***** Available data *****

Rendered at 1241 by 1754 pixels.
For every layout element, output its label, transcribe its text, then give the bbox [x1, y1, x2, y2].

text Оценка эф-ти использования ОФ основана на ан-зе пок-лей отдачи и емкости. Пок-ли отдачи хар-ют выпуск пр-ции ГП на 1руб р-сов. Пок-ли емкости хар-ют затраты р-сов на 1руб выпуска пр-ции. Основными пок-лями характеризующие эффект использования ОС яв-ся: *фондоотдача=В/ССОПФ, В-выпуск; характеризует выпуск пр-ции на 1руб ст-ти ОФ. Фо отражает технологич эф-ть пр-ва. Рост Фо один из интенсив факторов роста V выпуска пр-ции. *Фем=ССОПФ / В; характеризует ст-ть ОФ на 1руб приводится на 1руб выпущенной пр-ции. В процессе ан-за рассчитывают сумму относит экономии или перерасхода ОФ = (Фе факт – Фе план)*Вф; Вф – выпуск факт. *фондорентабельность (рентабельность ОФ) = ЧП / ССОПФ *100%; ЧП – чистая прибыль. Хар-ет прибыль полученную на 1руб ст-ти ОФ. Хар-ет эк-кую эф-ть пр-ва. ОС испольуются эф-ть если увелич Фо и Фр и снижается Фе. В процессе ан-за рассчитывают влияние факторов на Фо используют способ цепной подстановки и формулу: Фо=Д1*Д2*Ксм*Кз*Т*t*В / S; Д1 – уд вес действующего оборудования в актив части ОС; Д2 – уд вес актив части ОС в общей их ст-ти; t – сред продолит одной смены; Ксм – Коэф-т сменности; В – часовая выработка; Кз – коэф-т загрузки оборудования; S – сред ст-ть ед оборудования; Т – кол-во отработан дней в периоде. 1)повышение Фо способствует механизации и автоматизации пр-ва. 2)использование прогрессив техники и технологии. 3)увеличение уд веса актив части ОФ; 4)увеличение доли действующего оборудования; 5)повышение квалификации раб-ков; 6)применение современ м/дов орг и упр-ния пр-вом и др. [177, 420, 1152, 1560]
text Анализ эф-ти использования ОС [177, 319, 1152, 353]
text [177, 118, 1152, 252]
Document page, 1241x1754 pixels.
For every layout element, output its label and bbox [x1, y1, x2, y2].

*****

§ **What you are asked to do**
Produce the entries above once more, identical in every detail.

§ **Output**
Rendered at 1241 by 1754 pixels.
For every layout element, output its label, transcribe its text, then give the bbox [x1, y1, x2, y2].

text Оценка эф-ти использования ОФ основана на ан-зе пок-лей отдачи и емкости. Пок-ли отдачи хар-ют выпуск пр-ции ГП на 1руб р-сов. Пок-ли емкости хар-ют затраты р-сов на 1руб выпуска пр-ции. Основными пок-лями характеризующие эффект использования ОС яв-ся: *фондоотдача=В/ССОПФ, В-выпуск; характеризует выпуск пр-ции на 1руб ст-ти ОФ. Фо отражает технологич эф-ть пр-ва. Рост Фо один из интенсив факторов роста V выпуска пр-ции. *Фем=ССОПФ / В; характеризует ст-ть ОФ на 1руб приводится на 1руб выпущенной пр-ции. В процессе ан-за рассчитывают сумму относит экономии или перерасхода ОФ = (Фе факт – Фе план)*Вф; Вф – выпуск факт. *фондорентабельность (рентабельность ОФ) = ЧП / ССОПФ *100%; ЧП – чистая прибыль. Хар-ет прибыль полученную на 1руб ст-ти ОФ. Хар-ет эк-кую эф-ть пр-ва. ОС испольуются эф-ть если увелич Фо и Фр и снижается Фе. В процессе ан-за рассчитывают влияние факторов на Фо используют способ цепной подстановки и формулу: Фо=Д1*Д2*Ксм*Кз*Т*t*В / S; Д1 – уд вес действующего оборудования в актив части ОС; Д2 – уд вес актив части ОС в общей их ст-ти; t – сред продолит одной смены; Ксм – Коэф-т сменности; В – часовая выработка; Кз – коэф-т загрузки оборудования; S – сред ст-ть ед оборудования; Т – кол-во отработан дней в периоде. 1)повышение Фо способствует механизации и автоматизации пр-ва. 2)использование прогрессив техники и технологии. 3)увеличение уд веса актив части ОФ; 4)увеличение доли действующего оборудования; 5)повышение квалификации раб-ков; 6)применение современ м/дов орг и упр-ния пр-вом и др. [177, 420, 1152, 1560]
text Анализ эф-ти использования ОС [177, 319, 1152, 353]
text [177, 118, 1152, 252]
Document page, 1241x1754 pixels.
For every layout element, output its label and bbox [x1, y1, x2, y2].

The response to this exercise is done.